António Costa Santos
“A petição “Não queremos uma Loja dos 300 no Londres” irrita-me. Irrita-me, para já, o politicamente correcto “Loja dos 300”, a disfarçar, quando se sabe que o cinema vai ser substituído por uma “Loja do Chinês”. Dá-me vontade de perguntar: “E se for uma Zara, já queremos? Prada? Loja das Meias? Talvez uma sex-shop?” Mas o que mais me irrita é que anda tudo a comer pipocas nos multiplex, deixam o Londres (mais o King, mais o Quarteto, mais, mais) ir à falência e ainda por cima esperam quase um ano (faz em Fevereiro) sobre o fecho para desatarem a “petir”, quando a sala já foi desmanchada e assinado um contrato de arrendamento com uns comerciantes quaisquer (chineses, so what?). Há uma sala de cinema em Carcavelos com uma programação belíssima, o Atlântida, que passa filmes só para mim, das vezes que lá vou. Está sempre às moscas. Os peticionários deviam era marchar para lá, antes que os donos do cinema se cansem de perder dinheiro.”

1.
Em primeiro lugar, o autor deste panfleto, identifica-se ideologicamente no seu perfil facebook como sendo “do contra”. É portanto – nas suas próprias palavras – contra tudo o que se faça, seja lá o que for. Menos escrever no facebook, comodamente sentado no sofá. Disso, já parece ser a favor.

2.
Estes “senhores irritados” não fizeram bem o trabalho de casa, não estudaram, nem se foram informar antes de produzirem o produto da sua irritação: não há uma, mas DUAS petições: uma física, do movimento informal de comerciantes (e que pode ser assinada nas lojas da Avenida) e outra, online, do movimento autárquico de cidadãos (o http://www.MaisLisboa.org, núcleo local da associação cívica www.MaisDemocracia.org).
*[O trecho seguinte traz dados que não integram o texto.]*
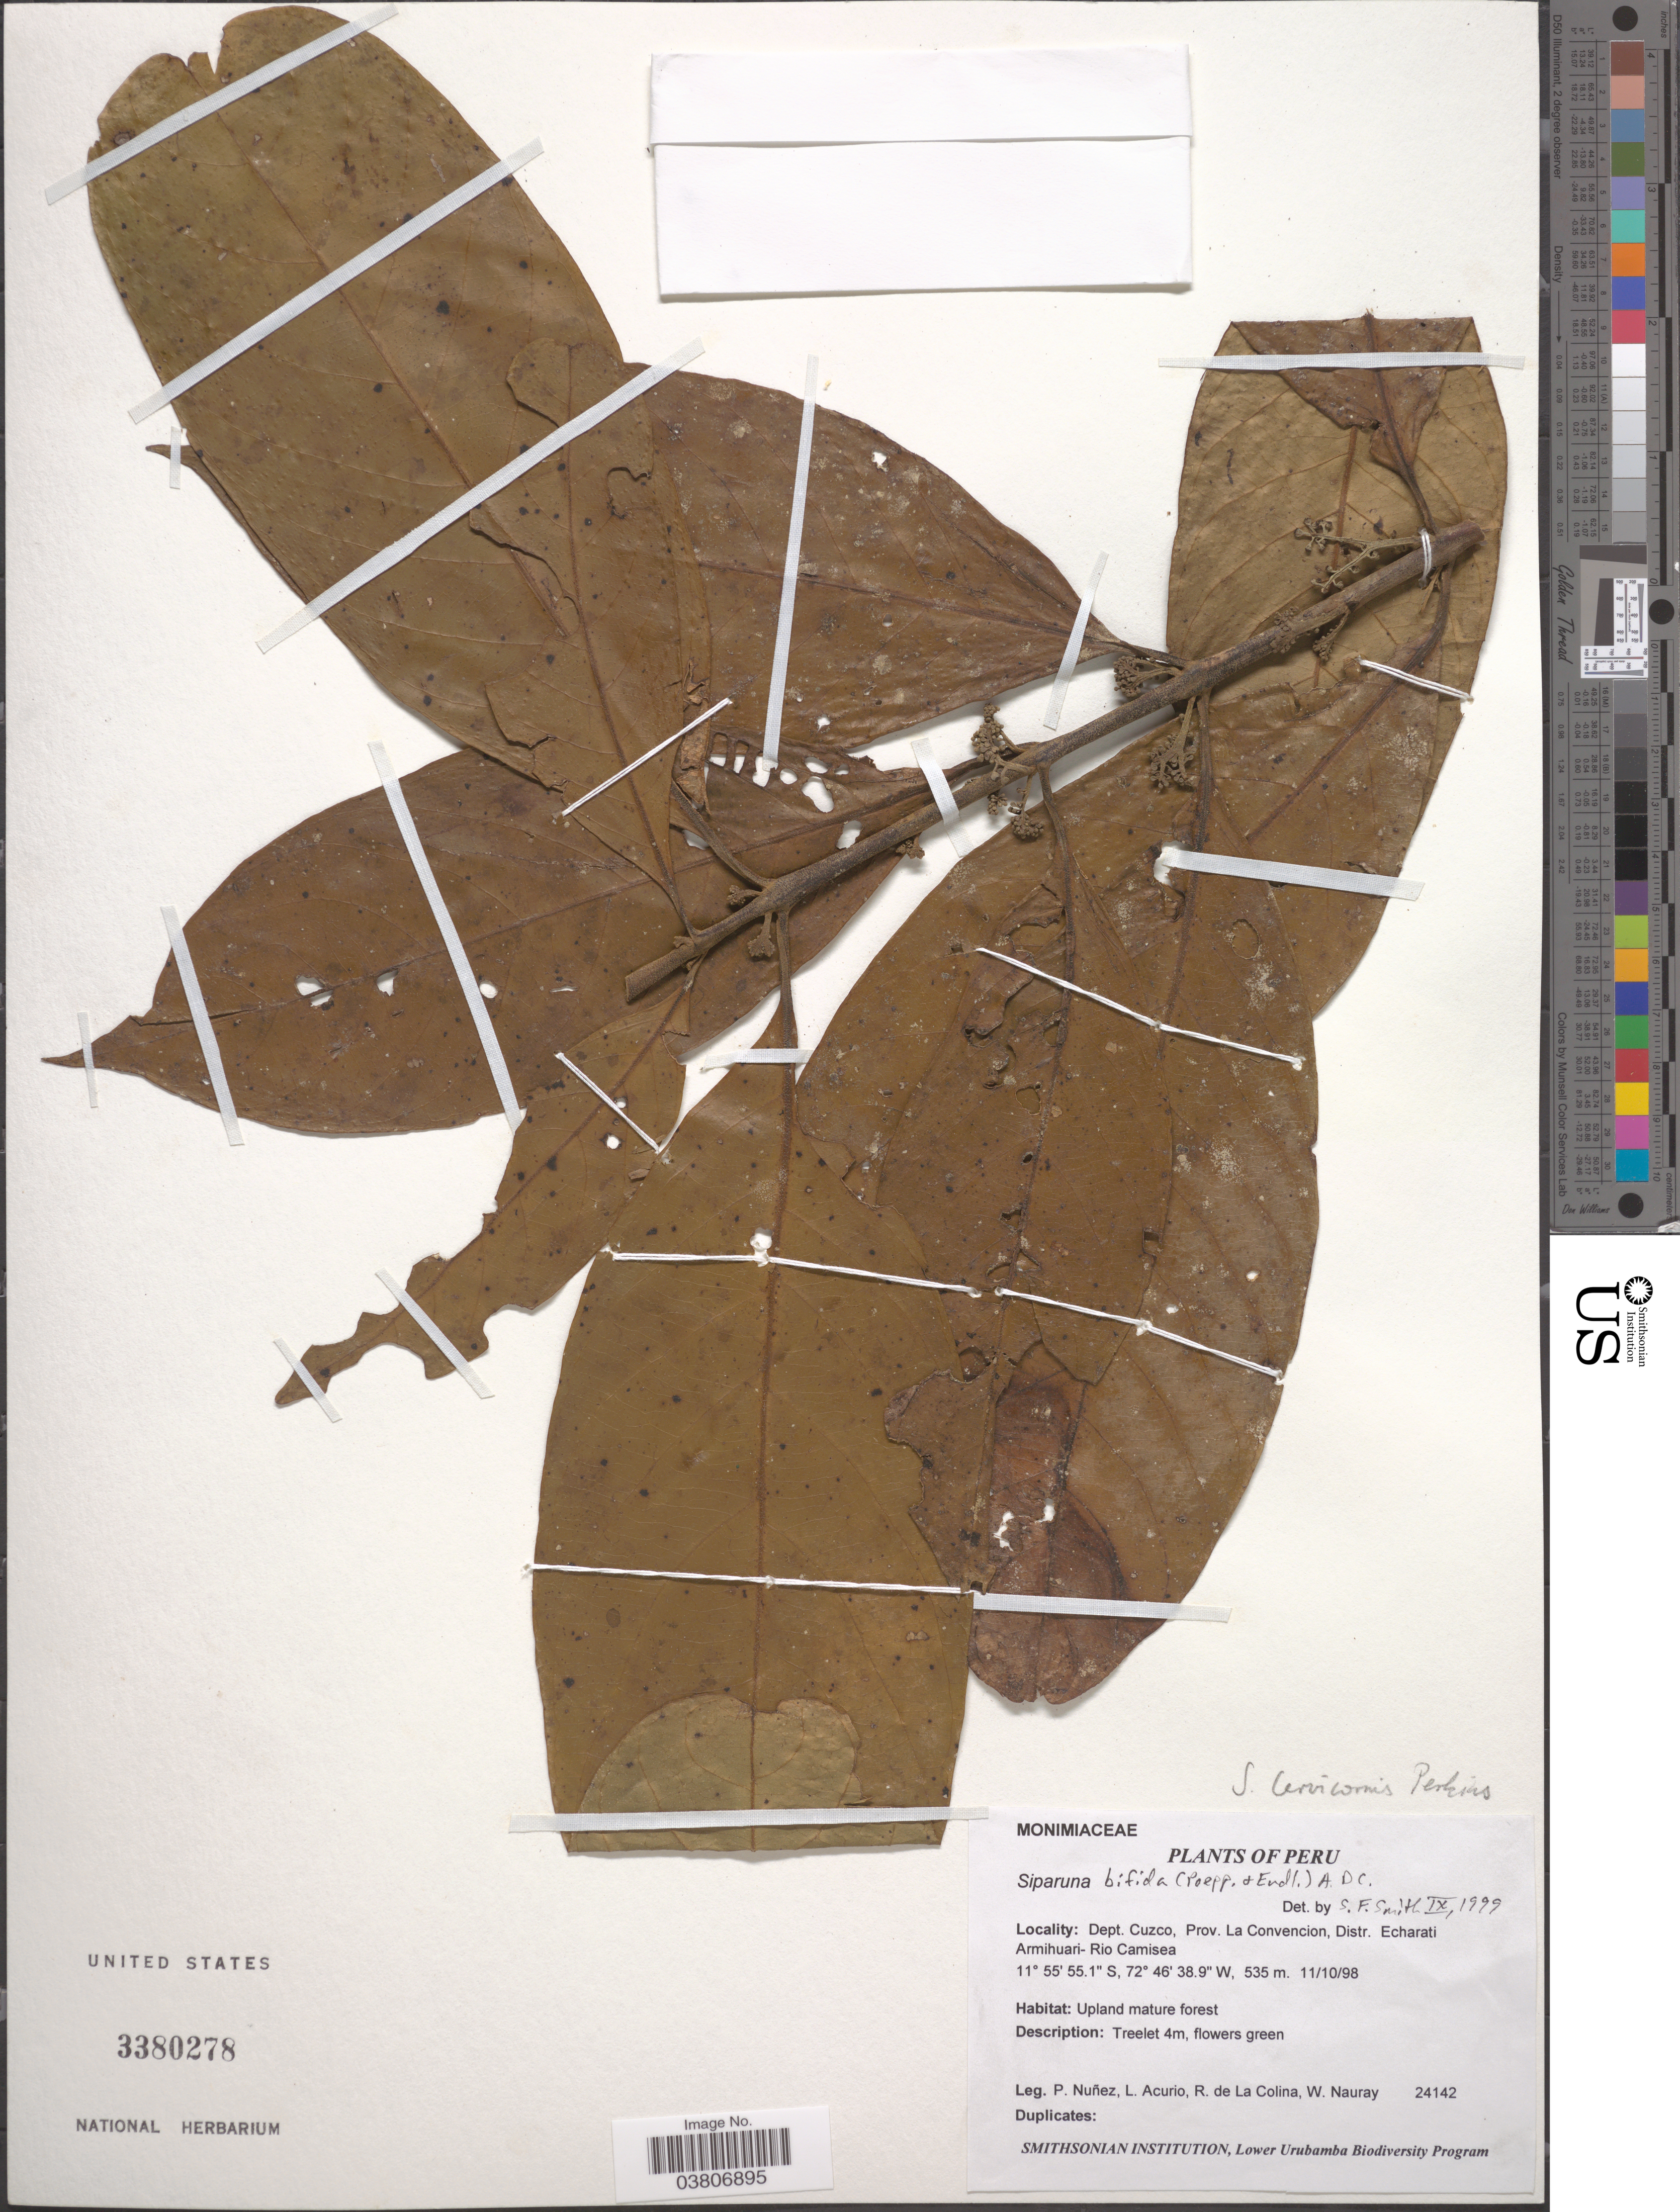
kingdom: Plantae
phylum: Tracheophyta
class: Magnoliopsida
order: Laurales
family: Siparunaceae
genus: Siparuna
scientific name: Siparuna cervicornis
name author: Perkins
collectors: P. Nuñez V., L. Acurio, R. Colina & W. Nauray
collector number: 24142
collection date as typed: Transcribed d/m/y: 11/10/98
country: Peru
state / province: Cusco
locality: Dept. Cuzco, Prov. La Convencion, Distr. Echarati Armihuari-Rio Camisea.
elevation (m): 535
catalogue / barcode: US 3380278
A “irritação” toldou-lhes o espírito e o discernimento.

3.
A petição não usa o termo “chineses” intencionalmente. Não visa uma etnia, mas uma ocupação comercial de um espaço por um tipo de atividade de que não pode ser melhor descrita que “loja dos 300”. A expressão é a forma mais adequada para descrever uma atividade comercial de propriedade de cidadãos de nacionalidade chinesa, que comercia unicamente produtos de baixa qualidade e baixo custo manufaturados na China, que não emprega cidadãos portugueses, que não paga Segurança Social, que não passa facturas e que não paga IRC (admitem-no os próprios, sem descreverem o detalhe do mecanismo de fuga). Não interessa se estas “lojas dos 300” são de chineses, paquistaneses, vikings, marcianos ou de turcomongóis. Interessa que são lojas de produtos de baixa qualidade e que iludem a maioria das regras de concorrência que os outros dos comerciantes do bairro são obrigados a seguir.

4.
Confirmo: “Não queremos (também) uma Zara”. Queremos comércio local, para locais, que comercialize principalmente produtos locais ou nacionais. Queremos continuar a campanha https://www.facebook.com/CampanhaVamosAjudarPortugal em que distribuímos folhetos a cidadãos, lojistas, etc (pagos do nosso bolso) durante meses (antes das autárquicas).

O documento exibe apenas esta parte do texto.